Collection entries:
....
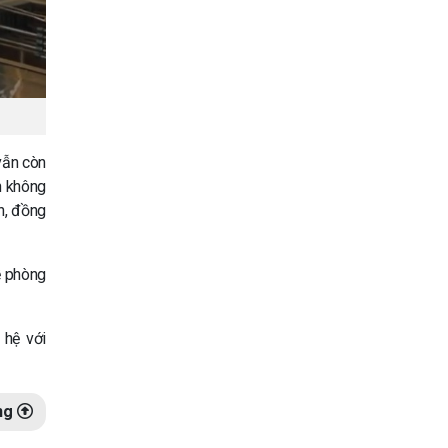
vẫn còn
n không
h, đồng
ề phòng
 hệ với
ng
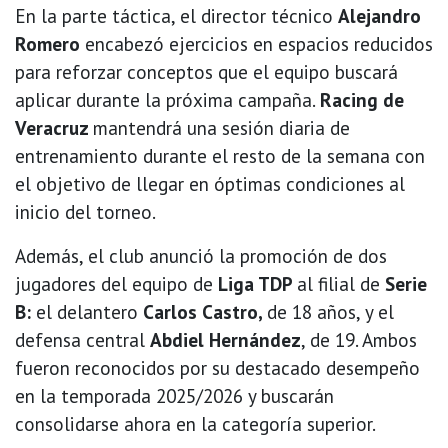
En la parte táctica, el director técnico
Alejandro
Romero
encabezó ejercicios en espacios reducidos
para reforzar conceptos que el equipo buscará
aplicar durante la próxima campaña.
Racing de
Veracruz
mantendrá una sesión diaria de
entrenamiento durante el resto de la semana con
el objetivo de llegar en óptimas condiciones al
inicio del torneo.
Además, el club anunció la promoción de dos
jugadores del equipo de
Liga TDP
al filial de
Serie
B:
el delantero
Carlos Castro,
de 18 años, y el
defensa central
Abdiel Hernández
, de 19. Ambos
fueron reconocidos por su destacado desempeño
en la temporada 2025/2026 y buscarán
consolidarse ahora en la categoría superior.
....
** TASK DESCRIPTION **
Write all the entries again word for word, minus the pictures.

** OUTPUT **
vẫn còn
n không
h, đồng
ề phòng
 hệ với
ng
En la parte táctica, el director técnico
Alejandro
Romero
encabezó ejercicios en espacios reducidos
para reforzar conceptos que el equipo buscará
aplicar durante la próxima campaña.
Racing de
Veracruz
mantendrá una sesión diaria de
entrenamiento durante el resto de la semana con
el objetivo de llegar en óptimas condiciones al
inicio del torneo.
Además, el club anunció la promoción de dos
jugadores del equipo de
Liga TDP
al filial de
Serie
B:
el delantero
Carlos Castro,
de 18 años, y el
defensa central
Abdiel Hernández
, de 19. Ambos
fueron reconocidos por su destacado desempeño
en la temporada 2025/2026 y buscarán
consolidarse ahora en la categoría superior.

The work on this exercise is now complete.